Recorded data
○ ○ ○ ○ ○ ○ ○

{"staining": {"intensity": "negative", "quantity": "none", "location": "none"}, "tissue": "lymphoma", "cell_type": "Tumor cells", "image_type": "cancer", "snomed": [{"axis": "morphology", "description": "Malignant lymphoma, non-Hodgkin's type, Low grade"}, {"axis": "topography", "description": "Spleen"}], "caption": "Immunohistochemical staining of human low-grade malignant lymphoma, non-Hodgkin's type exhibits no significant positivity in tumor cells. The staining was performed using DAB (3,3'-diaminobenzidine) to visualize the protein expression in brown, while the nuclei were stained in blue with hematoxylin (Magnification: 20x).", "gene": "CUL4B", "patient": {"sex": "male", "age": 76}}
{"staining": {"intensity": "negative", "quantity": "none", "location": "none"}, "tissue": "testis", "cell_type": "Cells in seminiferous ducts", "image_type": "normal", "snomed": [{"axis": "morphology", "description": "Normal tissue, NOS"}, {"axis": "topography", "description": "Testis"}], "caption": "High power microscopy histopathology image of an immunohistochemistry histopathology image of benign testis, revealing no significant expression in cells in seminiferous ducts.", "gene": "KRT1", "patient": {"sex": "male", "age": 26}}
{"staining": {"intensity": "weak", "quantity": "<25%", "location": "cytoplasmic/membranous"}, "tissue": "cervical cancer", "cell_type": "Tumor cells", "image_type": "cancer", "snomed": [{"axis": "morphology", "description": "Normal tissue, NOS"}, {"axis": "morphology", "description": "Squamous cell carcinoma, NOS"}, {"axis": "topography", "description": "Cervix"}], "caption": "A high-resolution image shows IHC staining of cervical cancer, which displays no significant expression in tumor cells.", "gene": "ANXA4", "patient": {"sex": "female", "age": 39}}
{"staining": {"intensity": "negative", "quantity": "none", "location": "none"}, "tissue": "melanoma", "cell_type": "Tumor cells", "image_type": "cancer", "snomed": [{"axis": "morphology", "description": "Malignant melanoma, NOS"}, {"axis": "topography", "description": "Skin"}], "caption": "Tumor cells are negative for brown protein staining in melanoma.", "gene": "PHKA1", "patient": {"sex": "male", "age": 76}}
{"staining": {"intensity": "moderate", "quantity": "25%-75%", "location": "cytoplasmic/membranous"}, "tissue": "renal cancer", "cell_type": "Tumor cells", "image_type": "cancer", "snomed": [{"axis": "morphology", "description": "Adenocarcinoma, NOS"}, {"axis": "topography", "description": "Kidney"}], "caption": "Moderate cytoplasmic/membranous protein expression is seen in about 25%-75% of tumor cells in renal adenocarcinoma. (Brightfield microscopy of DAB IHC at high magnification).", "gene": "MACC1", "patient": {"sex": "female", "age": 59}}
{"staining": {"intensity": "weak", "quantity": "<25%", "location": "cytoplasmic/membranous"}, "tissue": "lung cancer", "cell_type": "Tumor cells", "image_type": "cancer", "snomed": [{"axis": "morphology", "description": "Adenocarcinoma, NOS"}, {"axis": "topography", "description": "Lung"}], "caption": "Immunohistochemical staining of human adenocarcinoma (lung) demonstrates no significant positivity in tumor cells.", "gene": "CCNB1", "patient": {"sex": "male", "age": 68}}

○ ○ ○ ○ ○ ○ ○

Keep every word the same and copy out all of the entries.

{"staining": {"intensity": "negative", "quantity": "none", "location": "none"}, "tissue": "lymphoma", "cell_type": "Tumor cells", "image_type": "cancer", "snomed": [{"axis": "morphology", "description": "Malignant lymphoma, non-Hodgkin's type, Low grade"}, {"axis": "topography", "description": "Spleen"}], "caption": "Immunohistochemical staining of human low-grade malignant lymphoma, non-Hodgkin's type exhibits no significant positivity in tumor cells. The staining was performed using DAB (3,3'-diaminobenzidine) to visualize the protein expression in brown, while the nuclei were stained in blue with hematoxylin (Magnification: 20x).", "gene": "CUL4B", "patient": {"sex": "male", "age": 76}}
{"staining": {"intensity": "negative", "quantity": "none", "location": "none"}, "tissue": "testis", "cell_type": "Cells in seminiferous ducts", "image_type": "normal", "snomed": [{"axis": "morphology", "description": "Normal tissue, NOS"}, {"axis": "topography", "description": "Testis"}], "caption": "High power microscopy histopathology image of an immunohistochemistry histopathology image of benign testis, revealing no significant expression in cells in seminiferous ducts.", "gene": "KRT1", "patient": {"sex": "male", "age": 26}}
{"staining": {"intensity": "weak", "quantity": "<25%", "location": "cytoplasmic/membranous"}, "tissue": "cervical cancer", "cell_type": "Tumor cells", "image_type": "cancer", "snomed": [{"axis": "morphology", "description": "Normal tissue, NOS"}, {"axis": "morphology", "description": "Squamous cell carcinoma, NOS"}, {"axis": "topography", "description": "Cervix"}], "caption": "A high-resolution image shows IHC staining of cervical cancer, which displays no significant expression in tumor cells.", "gene": "ANXA4", "patient": {"sex": "female", "age": 39}}
{"staining": {"intensity": "negative", "quantity": "none", "location": "none"}, "tissue": "melanoma", "cell_type": "Tumor cells", "image_type": "cancer", "snomed": [{"axis": "morphology", "description": "Malignant melanoma, NOS"}, {"axis": "topography", "description": "Skin"}], "caption": "Tumor cells are negative for brown protein staining in melanoma.", "gene": "PHKA1", "patient": {"sex": "male", "age": 76}}
{"staining": {"intensity": "moderate", "quantity": "25%-75%", "location": "cytoplasmic/membranous"}, "tissue": "renal cancer", "cell_type": "Tumor cells", "image_type": "cancer", "snomed": [{"axis": "morphology", "description": "Adenocarcinoma, NOS"}, {"axis": "topography", "description": "Kidney"}], "caption": "Moderate cytoplasmic/membranous protein expression is seen in about 25%-75% of tumor cells in renal adenocarcinoma. (Brightfield microscopy of DAB IHC at high magnification).", "gene": "MACC1", "patient": {"sex": "female", "age": 59}}
{"staining": {"intensity": "weak", "quantity": "<25%", "location": "cytoplasmic/membranous"}, "tissue": "lung cancer", "cell_type": "Tumor cells", "image_type": "cancer", "snomed": [{"axis": "morphology", "description": "Adenocarcinoma, NOS"}, {"axis": "topography", "description": "Lung"}], "caption": "Immunohistochemical staining of human adenocarcinoma (lung) demonstrates no significant positivity in tumor cells.", "gene": "CCNB1", "patient": {"sex": "male", "age": 68}}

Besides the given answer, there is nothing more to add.